Un débat controversé

Urs Tabbert, même s’il reconnaît le succès de ces boites, n’hésite pas à mentionner quelques réserves comme le fait que les enfants issus de ces boites n’auront aucun moyen de connaître l’identité de leurs « vrais » parents ou de se renseigner sur leurs origines, « Il est difficile d’évaluer le succès potentiel des « boites à bébés » par manque de chiffres exacts ni sur le nombre de bébés retrouvés ni sur le taux d’infanticide depuis l’introduction de ce système d’abandon ».

Même s’il faut reconnaître que de nombreux bébés ont pu être sauvés, « ce n’est pas la solution universelle ». Les structures ne sont pas assez équipées pour répondre à leur objectif premier, celui de sauver ces bébés non voulus. « C’est pour cette raison que je suis pour un régime législatif clair qui règle l’accouchement anonyme pour surpasser le système des « boites à bébés ». Le SPD dans le Bundestag est aussi en faveur d'une telle loi qui doit d'un côté considérer les intérêts des mères dans une situation de crise et - en même temps - les intérêts des bébés concernés. Une telle loi doit permettre d’encourager les femmes concernées à accoucher dans de bonnes conditions et sans risques pour l’enfant ce que ne garantit pas l’existence des boites ». Le régime législatif doit venir en aide à ces femmes en s’assurant qu’elles aient eu à leur attention les conseils nécessaires pour gérer une telle situation.
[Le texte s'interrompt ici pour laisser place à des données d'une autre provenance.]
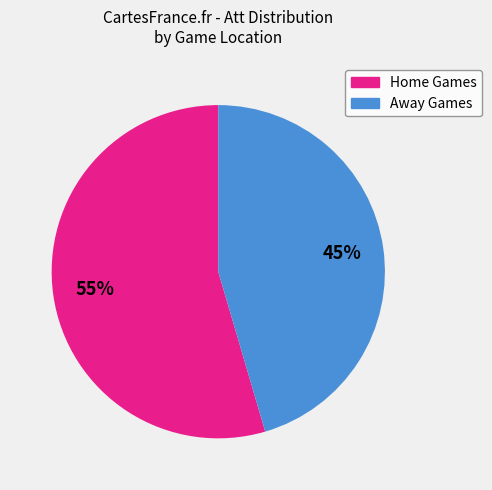

Is there any slice that represents more than half of the pie?

Yes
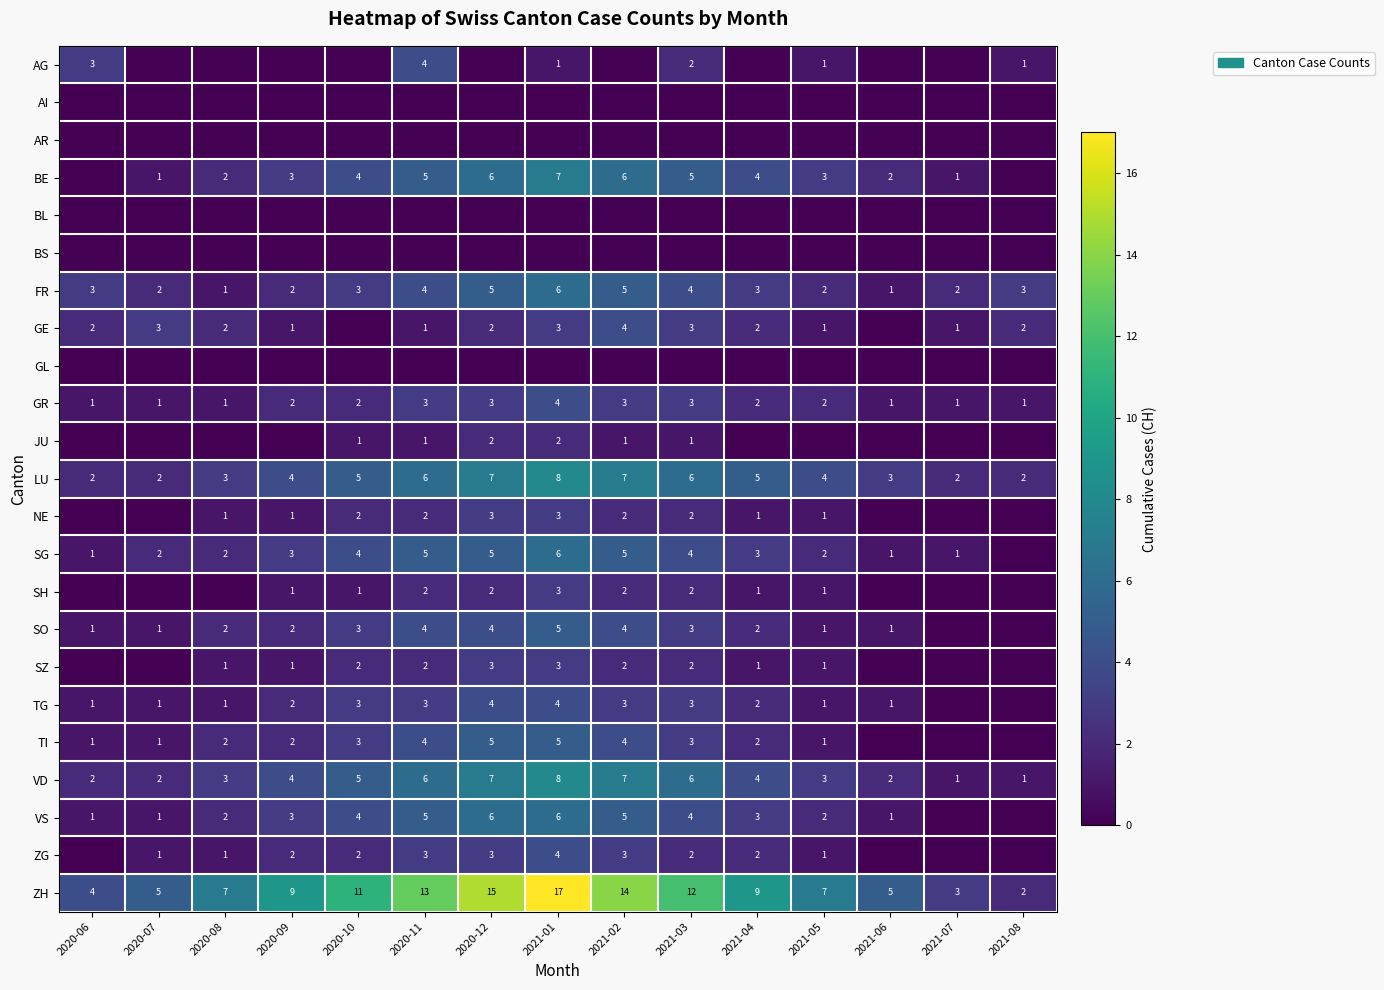

What is the sum of the LU values at 2021-05 and 2020-10?

9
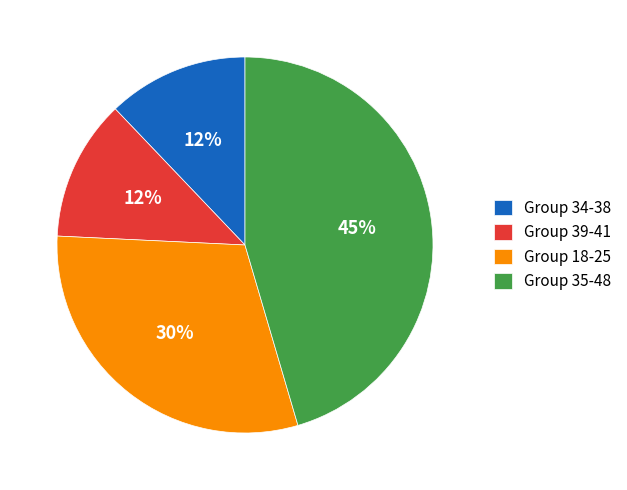

Which category has the biggest portion of the pie?

Group 35-48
Elles doivent être mises dans les conditions qui permettent de prendre la meilleure décision pour leurs bébés et elles-mêmes. « À mon avis, la possibilité d’accoucher anonymement doit inclure une période de prise en charge après la naissance de l’enfant ».

« Lorsqu’un tel régime sera mis en place, les « boites à bébés » seront devenues superflues ». Dans la plupart des pays européens, les « boîtes à bébé » viennent pallier un vide juridique ou un flou de la législation sur le droit d'abandonner un enfant, voire sur le droit à l'avortement.